WHAT THE TASK ASKS: Retype everything in the listing from its first line down through the line containing "family: Moraceae", including both of those lines.

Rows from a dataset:

● ● ● ● ● ● ●

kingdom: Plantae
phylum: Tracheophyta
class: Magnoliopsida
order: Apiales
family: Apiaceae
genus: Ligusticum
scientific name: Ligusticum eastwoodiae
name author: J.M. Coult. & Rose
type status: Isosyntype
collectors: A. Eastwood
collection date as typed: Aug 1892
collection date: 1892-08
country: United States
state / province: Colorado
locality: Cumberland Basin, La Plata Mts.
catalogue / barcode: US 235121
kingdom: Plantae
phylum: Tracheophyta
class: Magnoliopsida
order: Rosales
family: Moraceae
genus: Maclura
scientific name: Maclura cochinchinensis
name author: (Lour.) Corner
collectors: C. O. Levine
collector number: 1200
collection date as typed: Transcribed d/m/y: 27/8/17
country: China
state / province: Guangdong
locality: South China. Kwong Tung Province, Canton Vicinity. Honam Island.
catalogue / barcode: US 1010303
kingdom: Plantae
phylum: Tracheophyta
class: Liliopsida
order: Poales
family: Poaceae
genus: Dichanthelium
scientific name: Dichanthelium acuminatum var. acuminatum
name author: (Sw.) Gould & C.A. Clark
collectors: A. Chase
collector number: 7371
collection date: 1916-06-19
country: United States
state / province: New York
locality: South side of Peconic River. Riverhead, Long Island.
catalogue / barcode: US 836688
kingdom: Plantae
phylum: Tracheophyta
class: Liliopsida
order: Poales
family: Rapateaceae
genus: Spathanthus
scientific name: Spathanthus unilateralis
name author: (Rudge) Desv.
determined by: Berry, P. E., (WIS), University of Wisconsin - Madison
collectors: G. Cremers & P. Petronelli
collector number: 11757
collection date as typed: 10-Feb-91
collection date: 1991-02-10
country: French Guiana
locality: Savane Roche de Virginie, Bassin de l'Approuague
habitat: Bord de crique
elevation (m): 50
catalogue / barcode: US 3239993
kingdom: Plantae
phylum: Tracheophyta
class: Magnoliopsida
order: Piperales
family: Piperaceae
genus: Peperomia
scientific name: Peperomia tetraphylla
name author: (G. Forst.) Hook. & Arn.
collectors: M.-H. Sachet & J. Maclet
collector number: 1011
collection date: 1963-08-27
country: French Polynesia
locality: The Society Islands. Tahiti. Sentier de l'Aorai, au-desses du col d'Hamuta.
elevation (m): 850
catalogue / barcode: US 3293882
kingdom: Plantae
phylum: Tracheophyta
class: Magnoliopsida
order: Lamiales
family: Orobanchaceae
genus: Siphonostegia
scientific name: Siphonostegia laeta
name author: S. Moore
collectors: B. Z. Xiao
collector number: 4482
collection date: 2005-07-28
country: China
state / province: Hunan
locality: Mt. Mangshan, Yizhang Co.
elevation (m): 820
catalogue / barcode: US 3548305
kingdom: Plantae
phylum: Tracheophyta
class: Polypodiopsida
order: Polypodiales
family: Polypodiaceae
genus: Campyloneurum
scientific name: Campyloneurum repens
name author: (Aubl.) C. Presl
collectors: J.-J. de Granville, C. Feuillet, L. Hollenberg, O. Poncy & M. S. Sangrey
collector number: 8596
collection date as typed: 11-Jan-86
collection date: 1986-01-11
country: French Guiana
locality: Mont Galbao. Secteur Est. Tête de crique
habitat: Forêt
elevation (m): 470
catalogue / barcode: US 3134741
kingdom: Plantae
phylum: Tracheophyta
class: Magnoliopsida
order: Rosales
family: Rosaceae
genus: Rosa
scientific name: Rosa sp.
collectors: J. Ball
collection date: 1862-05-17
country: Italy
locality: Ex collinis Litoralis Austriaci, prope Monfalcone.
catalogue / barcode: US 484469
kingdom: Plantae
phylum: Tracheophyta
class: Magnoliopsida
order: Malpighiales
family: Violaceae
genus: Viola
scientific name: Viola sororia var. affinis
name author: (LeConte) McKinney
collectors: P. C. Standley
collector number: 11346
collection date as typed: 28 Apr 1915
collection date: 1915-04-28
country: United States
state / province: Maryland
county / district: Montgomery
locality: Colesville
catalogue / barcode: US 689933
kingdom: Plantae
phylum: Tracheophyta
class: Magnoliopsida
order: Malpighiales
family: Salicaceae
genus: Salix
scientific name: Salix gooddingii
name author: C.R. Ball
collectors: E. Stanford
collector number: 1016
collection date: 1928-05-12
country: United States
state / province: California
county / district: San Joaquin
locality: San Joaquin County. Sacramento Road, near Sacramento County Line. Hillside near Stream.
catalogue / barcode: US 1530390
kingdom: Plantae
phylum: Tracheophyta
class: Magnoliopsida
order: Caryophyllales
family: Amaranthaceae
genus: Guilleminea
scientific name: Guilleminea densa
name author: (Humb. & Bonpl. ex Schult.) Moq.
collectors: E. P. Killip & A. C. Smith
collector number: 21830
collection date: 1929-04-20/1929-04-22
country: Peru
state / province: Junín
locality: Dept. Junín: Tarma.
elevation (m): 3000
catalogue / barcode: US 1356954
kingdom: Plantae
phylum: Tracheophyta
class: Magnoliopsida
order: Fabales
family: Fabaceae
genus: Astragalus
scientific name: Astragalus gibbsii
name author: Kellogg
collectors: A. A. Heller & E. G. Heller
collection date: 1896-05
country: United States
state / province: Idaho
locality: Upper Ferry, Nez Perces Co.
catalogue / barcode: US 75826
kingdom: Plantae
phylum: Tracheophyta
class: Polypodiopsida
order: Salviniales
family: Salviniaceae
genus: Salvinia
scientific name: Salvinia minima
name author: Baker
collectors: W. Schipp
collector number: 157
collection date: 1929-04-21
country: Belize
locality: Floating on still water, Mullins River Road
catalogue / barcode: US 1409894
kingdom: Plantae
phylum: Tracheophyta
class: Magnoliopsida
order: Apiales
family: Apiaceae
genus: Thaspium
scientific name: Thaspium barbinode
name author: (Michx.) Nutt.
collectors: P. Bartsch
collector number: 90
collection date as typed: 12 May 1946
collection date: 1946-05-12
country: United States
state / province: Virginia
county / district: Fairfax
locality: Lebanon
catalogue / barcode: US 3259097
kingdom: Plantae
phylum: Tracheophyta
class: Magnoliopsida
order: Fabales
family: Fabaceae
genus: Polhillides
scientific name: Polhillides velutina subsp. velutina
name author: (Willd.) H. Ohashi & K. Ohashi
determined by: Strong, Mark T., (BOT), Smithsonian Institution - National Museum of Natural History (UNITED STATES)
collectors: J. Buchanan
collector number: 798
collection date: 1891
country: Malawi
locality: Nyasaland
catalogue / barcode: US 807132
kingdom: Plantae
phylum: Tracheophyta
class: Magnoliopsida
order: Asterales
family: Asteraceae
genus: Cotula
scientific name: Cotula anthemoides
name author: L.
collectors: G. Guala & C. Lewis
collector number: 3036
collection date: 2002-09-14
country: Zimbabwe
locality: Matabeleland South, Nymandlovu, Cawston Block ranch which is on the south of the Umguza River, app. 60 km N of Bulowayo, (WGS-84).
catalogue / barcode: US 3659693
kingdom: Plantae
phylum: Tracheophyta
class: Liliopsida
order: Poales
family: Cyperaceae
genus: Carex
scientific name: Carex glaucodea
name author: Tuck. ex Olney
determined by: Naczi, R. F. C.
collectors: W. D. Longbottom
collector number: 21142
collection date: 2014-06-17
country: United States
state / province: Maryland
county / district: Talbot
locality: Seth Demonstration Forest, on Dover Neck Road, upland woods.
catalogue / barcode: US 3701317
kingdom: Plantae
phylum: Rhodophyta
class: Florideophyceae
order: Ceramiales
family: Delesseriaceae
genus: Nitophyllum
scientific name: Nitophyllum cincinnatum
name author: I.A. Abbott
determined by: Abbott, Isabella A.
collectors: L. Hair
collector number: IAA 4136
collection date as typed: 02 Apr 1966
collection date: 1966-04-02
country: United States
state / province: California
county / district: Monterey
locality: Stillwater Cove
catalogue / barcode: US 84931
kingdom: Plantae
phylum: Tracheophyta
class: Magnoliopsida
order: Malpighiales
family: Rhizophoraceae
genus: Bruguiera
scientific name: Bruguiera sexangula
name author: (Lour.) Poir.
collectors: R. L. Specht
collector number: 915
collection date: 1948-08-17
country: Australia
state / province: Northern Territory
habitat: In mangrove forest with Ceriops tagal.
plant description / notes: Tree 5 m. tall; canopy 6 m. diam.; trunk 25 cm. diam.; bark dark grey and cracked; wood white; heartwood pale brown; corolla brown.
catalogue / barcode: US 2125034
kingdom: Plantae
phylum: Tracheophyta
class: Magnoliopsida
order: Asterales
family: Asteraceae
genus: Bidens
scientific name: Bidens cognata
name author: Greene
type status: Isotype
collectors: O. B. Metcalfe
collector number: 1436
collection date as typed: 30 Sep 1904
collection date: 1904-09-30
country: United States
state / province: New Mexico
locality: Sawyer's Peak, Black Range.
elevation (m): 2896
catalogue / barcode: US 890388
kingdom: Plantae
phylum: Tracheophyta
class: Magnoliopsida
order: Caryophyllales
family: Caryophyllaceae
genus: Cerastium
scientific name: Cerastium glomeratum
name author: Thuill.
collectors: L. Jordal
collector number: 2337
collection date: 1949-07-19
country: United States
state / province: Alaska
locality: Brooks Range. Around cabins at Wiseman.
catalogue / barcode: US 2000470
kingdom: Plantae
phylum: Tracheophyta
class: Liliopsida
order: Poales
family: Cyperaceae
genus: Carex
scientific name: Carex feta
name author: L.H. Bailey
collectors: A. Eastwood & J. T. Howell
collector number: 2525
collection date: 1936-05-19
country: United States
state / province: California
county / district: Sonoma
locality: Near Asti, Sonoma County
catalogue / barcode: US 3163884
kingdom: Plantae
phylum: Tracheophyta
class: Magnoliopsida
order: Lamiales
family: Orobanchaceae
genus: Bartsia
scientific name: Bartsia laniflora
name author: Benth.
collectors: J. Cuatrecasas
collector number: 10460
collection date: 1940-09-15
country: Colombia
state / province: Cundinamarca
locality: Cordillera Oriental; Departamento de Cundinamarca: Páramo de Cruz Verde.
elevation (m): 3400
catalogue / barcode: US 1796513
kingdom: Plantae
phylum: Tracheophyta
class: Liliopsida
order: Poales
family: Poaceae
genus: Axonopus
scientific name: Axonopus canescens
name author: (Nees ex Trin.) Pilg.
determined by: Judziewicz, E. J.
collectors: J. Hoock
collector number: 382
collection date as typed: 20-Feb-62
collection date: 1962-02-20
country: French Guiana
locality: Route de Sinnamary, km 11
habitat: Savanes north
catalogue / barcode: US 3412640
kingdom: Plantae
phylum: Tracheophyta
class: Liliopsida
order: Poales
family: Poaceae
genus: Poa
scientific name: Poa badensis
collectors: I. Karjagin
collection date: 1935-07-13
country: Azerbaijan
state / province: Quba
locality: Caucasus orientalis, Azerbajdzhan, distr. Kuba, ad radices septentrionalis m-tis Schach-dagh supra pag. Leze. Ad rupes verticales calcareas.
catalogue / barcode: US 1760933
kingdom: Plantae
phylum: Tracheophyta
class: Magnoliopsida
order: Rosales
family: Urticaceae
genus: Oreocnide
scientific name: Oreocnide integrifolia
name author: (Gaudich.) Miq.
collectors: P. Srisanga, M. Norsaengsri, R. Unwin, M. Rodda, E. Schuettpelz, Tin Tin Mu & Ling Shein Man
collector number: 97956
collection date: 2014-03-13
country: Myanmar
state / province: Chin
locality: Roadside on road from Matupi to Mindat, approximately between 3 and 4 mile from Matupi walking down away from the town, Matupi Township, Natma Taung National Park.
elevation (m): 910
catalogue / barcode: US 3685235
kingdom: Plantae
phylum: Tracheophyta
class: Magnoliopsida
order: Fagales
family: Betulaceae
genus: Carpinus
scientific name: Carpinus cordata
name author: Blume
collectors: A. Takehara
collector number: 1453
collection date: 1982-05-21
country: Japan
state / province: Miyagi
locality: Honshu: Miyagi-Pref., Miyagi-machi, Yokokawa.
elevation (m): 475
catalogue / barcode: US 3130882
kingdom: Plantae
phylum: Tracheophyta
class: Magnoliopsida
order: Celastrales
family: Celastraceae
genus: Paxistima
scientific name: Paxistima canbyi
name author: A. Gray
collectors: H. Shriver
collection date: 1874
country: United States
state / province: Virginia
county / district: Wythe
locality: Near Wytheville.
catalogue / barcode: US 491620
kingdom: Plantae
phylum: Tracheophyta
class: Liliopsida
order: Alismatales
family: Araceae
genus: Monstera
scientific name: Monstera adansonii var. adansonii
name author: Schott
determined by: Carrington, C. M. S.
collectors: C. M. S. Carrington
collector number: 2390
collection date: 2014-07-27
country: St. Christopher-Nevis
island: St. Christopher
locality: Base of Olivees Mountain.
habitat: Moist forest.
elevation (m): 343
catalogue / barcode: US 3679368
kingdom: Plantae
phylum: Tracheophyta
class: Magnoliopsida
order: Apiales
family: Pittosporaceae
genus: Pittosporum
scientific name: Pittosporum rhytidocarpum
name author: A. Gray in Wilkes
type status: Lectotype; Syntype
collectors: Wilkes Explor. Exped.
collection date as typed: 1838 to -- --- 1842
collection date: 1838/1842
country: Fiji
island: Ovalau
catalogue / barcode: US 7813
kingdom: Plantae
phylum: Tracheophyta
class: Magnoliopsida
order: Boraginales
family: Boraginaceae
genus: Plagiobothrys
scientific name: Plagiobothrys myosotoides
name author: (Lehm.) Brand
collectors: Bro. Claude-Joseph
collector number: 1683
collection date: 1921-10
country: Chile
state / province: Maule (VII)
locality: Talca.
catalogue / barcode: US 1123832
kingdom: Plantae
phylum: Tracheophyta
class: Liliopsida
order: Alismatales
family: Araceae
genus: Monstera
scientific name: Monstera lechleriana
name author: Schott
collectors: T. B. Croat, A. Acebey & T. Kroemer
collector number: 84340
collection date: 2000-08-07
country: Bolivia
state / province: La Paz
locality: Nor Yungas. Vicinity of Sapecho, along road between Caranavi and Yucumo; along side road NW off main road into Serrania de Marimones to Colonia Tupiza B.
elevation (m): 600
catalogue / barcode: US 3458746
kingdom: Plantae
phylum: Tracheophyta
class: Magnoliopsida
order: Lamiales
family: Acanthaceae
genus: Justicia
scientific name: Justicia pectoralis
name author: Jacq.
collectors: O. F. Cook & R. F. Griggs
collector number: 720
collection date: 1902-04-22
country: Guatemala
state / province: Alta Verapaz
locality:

● ● ● ● ● ● ●

RESPONSE TO THE EXERCISE:
kingdom: Plantae
phylum: Tracheophyta
class: Magnoliopsida
order: Apiales
family: Apiaceae
genus: Ligusticum
scientific name: Ligusticum eastwoodiae
name author: J.M. Coult. & Rose
type status: Isosyntype
collectors: A. Eastwood
collection date as typed: Aug 1892
collection date: 1892-08
country: United States
state / province: Colorado
locality: Cumberland Basin, La Plata Mts.
catalogue / barcode: US 235121
kingdom: Plantae
phylum: Tracheophyta
class: Magnoliopsida
order: Rosales
family: Moraceae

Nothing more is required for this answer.